Tijdens het spreekuur zal de voeding die jullie aan jullie baby gaan geven worden besproken. De keuze voor borstvoeding of flesvoeding is een eigen persoonlijke keuze. Vaak bestaat gevoelsmatig al een duidelijke voorkeur voor de een of de andere voeding. Toch kunnen informatie en het bespreken van voor- en nadelen van beide voedingen je helpen een keuze te maken voor jullie kindje.
Borstvoeding
Wij vinden het belangrijk dat je weet dat borstvoeding kwalitatief de beste voeding voor je kindje is.
Waarom is dat zo, enkele redenen:
- Borstvoeding bevat afweerstoffen die je kindje beschermen tegen ziekten, allergieën en infecties. Kinderen die borstvoeding krijgen zijn dan ook minder vaak ziek en worden tijdens het eerste jaar 5 maal minder vaak in een ziekenhuis opgenomen dan fles-gevoede kinderen.
- Moedermelk speelt een belangrijke rol bij de groei van hersenen en zenuwweefsel.
- Borstvoeding bevordert de kaakontwikkeling.
- Borstvoeding werkt beschermend tegen middenoorontsteking en diarree.
- De band tussen jou en je kindje wordt versterkt door het intensieve contact en door de aanwezigheid van Oxytocine, het “Knuffelhormoon”.

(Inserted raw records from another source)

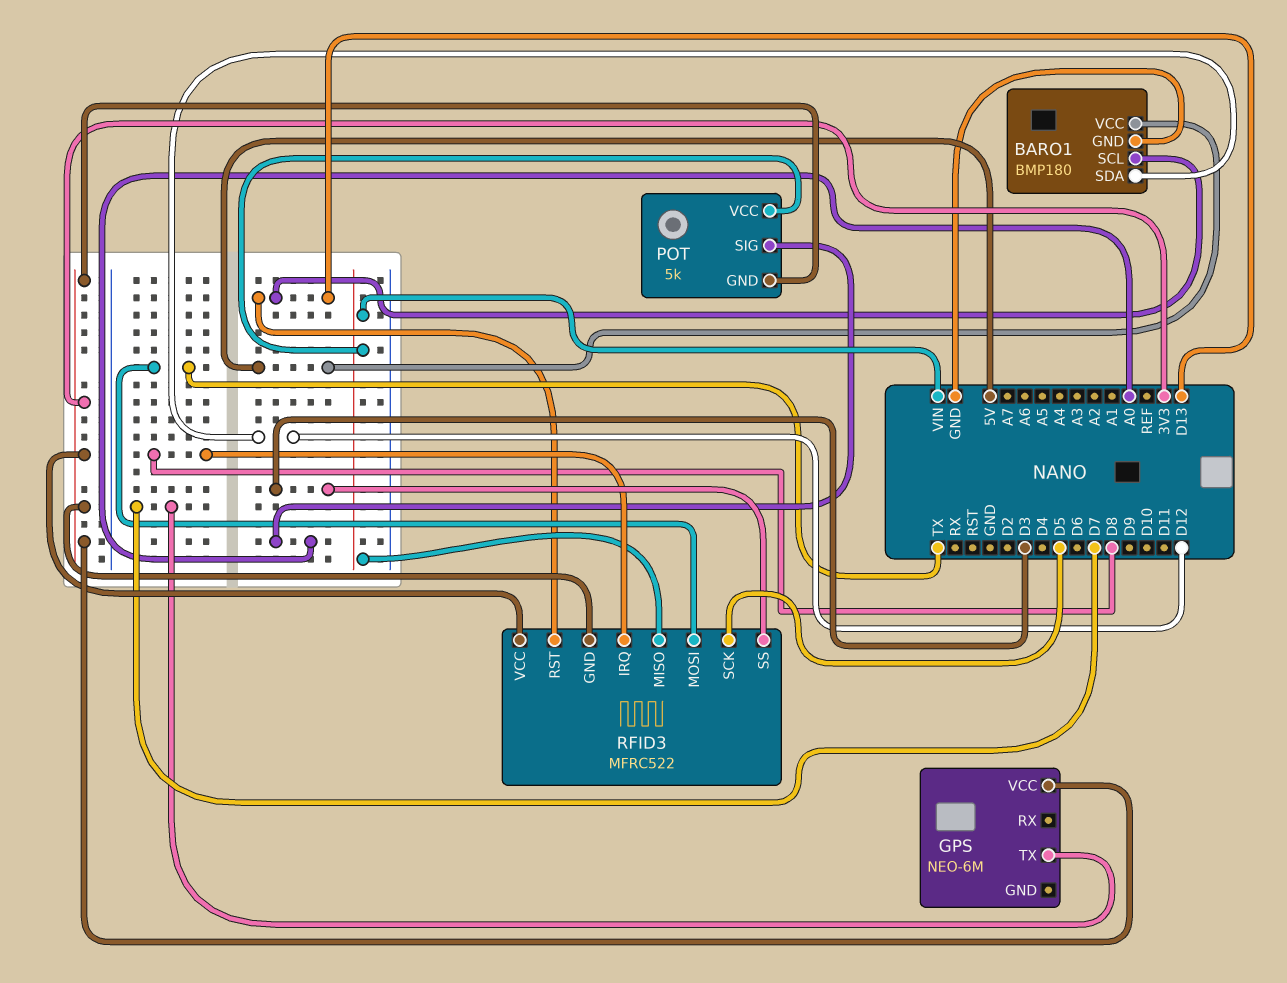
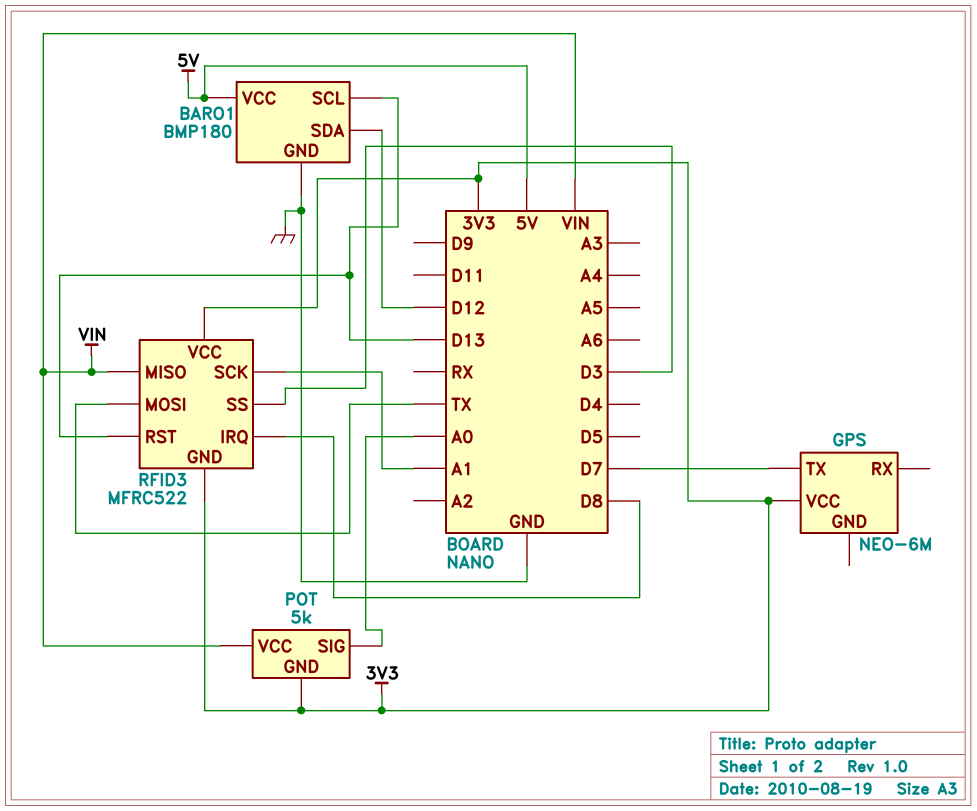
RFID3 pin SCK: D5 -> A1

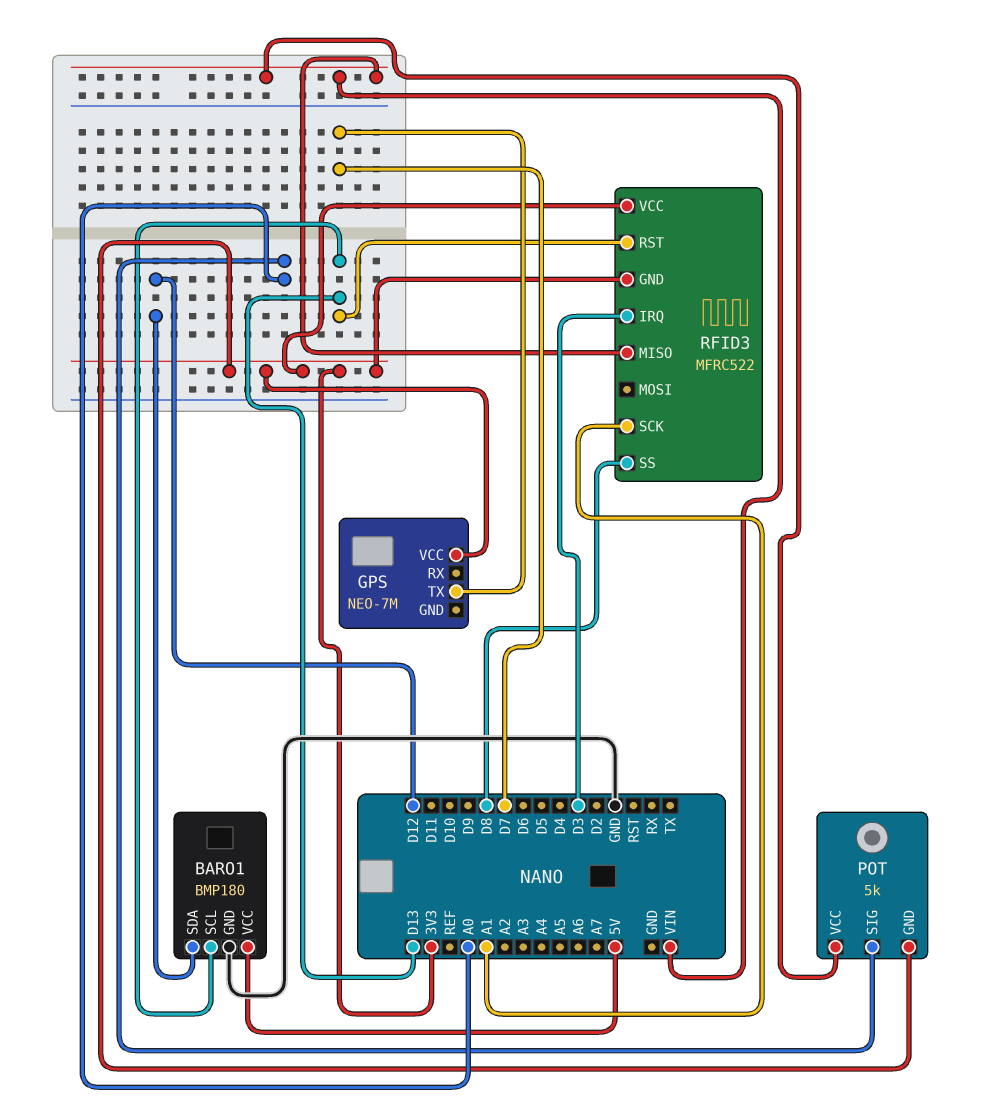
GPS: NEO-6M -> NEO-7M
RFID3 pin IRQ: D8 -> D3
RFID3 pin MOSI: TX -> none
RFID3 pin SS: D3 -> D8

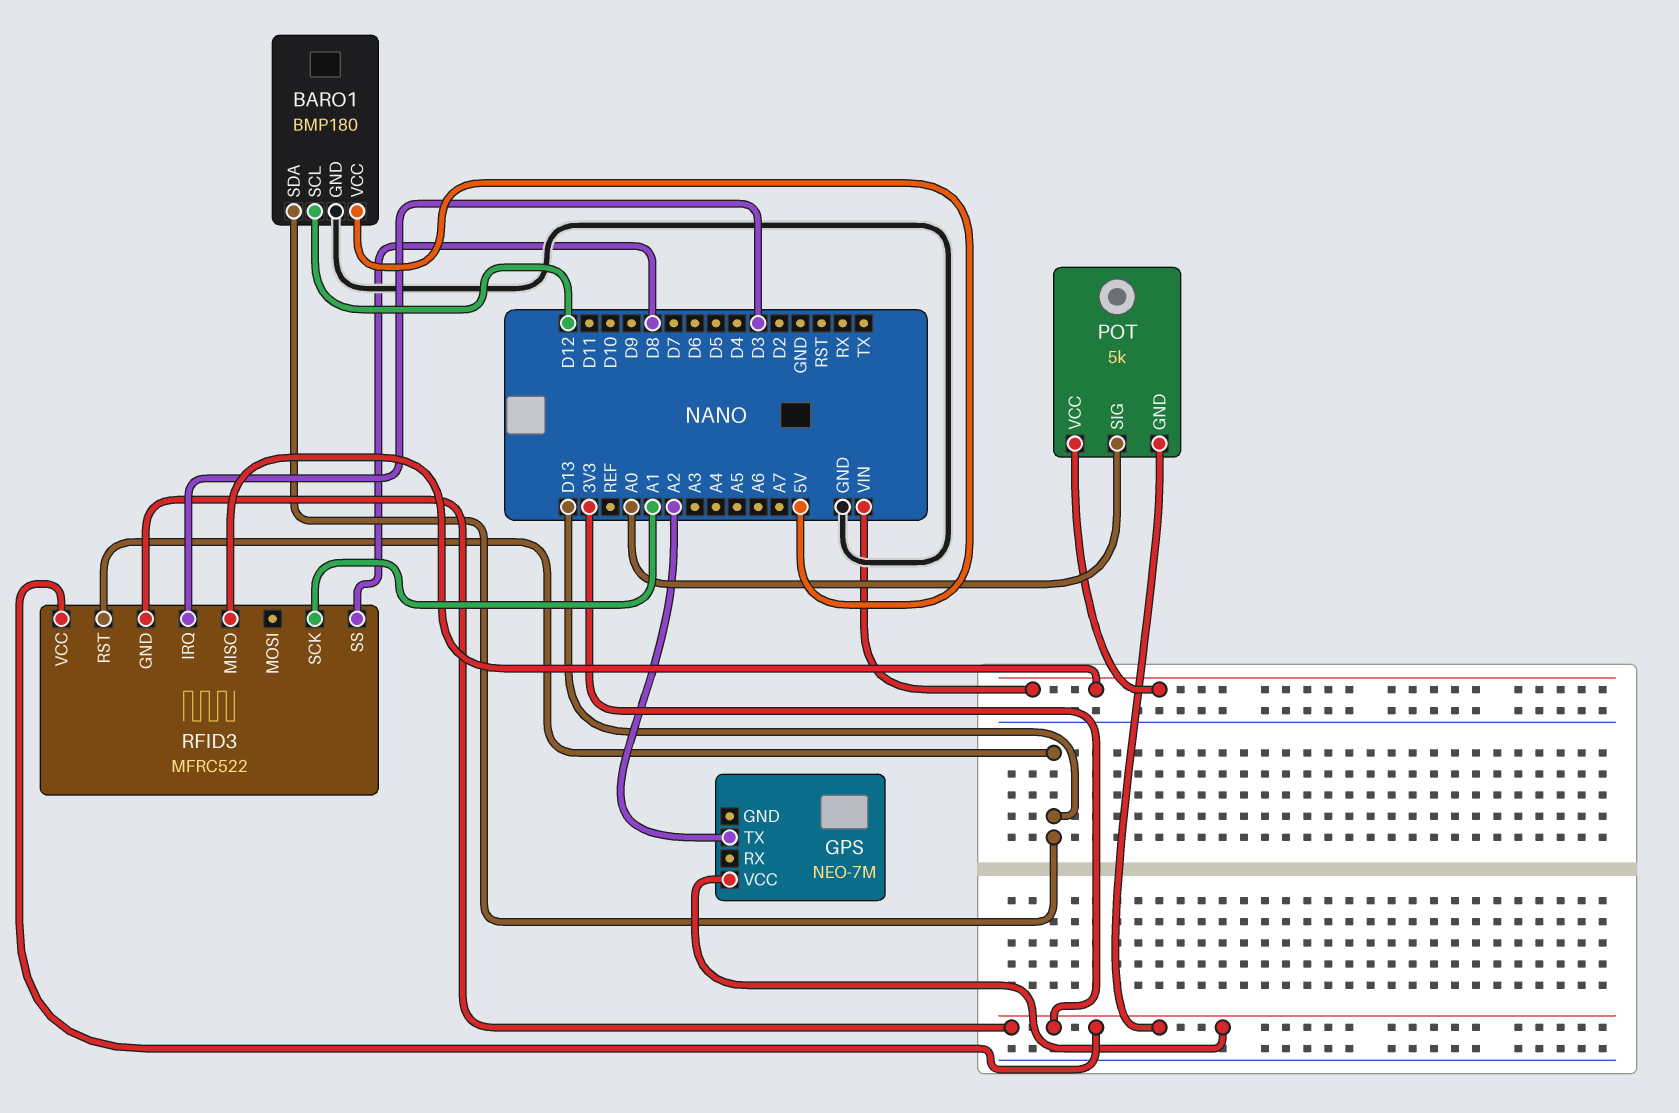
BARO1 pin SCL: D13 -> D12
BARO1 pin SDA: D12 -> D13
GPS pin TX: D7 -> A2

- De melk is precies afgesteld op jouw kindje, de samenstelling verandert naar gelang je kindje ouder wordt.
- Daarnaast heeft het voor jezelf ook voordelen: je baarmoeder trekt na de bevalling beter samen wat het bloedverlies beperkt. Vaak blijft de eerste menstruatie langere tijd weg. Voed je langer, dan bestaat er een kleinere kans op borst- en eierstokkanker.
Om de kans op slagen van je borstvoeding te vergroten helpt het als jij én je partner goed geïnformeerd zijn. Bespreek je vragen ten aanzien van borstvoeding met ons, lees over borstvoeding. Er zijn informatiefolders beschikbaar, vraag ernaar. Daarnaast organiseren wij informatieavonden over borstvoeding. Tijdens deze bijeenkomsten wordt veel praktische informatie gegeven.
In het kraambed zal de kraamverzorgster of de verpleegkundige in het ziekenhuis je helpen met aanleggen van de baby, kolven en je tips en adviezen geven. In principe is het de bedoeling dat het tijdens de kraamweek lukt om de borstvoeding goed op gang krijgen. Dat betekent dat je kindje in staat is om voldoende melk uit de borst te drinken en dat je zelf het vertrouwen hebt of begint te krijgen dat het voeden je na de kraamtijd ook gaat lukken. Het is normaal dat het geven van borstvoeding vooral tijdens de eerste weken met ups en downs gepaard kan gaan. Het kan prettig zijn om dit te bespreken met andere “borstvoedende mama´s” in je omgeving of op een borstvoedingsforum. Uiteraard kun je ook je vragen stellen aan ons, het consultatiebureau, een contactpersoon van Stichting Borstvoeding natuurlijk aan een lactatiekundige (Borstvoeding Horst), dat is een specialiste op het gebied van borstvoeding).
Het is niet nodig om flessen, een kolf of flesvoeding in huis te hebben voor de bevalling. Mocht dat bij nader inzien toch nodig blijken dan is dit altijd te regelen met de kraamverzorgster en/of met ons.
In het kraambed wordt je kindje op bepaalde dagen gewogen om veel afvallen tijdig te ontdekken.
Er zijn diverse borstvoedingsorganisaties die informatie en ondersteuning bieden aan iedereen die geïnteresseerd is in borstvoeding. Kijk voor meer informatie de volgende websites eens na:
Flesvoeding
Als je je kindje flesvoeding wilt geven, kun je het beste kiezen voor volledige zuigelingenvoeding. Deze bevat alle voedingsstoffen die je kindje nodig heeft. Bij eventuele klachten is het niet verstandig om zomaar met een andere voeding te starten. Het is beter dit eerst te overleggen met het consultatiebureau. Wanneer je kind minimaal 500 ml flesvoeding per dag krijg, hoef je geen extra vitamine K te geven. Deze vitamine zit al in de voeding. Geeft je kind elke dag wél 10 microgram vitamine D extra, ongeacht de hoeveelheid vitamine D die al is toegevoegd aan de flesvoeding.
Flesvoeding is eenvoudig klaar te maken. Voor het klaarmaken volg je de instructies op de verpakking. Heel belangrijk daarbij is dat het hygiënisch gebeurt. Zorg dat je handen schoon zijn en dat de flessen en spenen zijn uitgekookt. Het lichamelijk contact tijdens het voeden is belangrijk. Neem je kind bij het voeden op schoot, dan is de kans op verslikken het kleinst.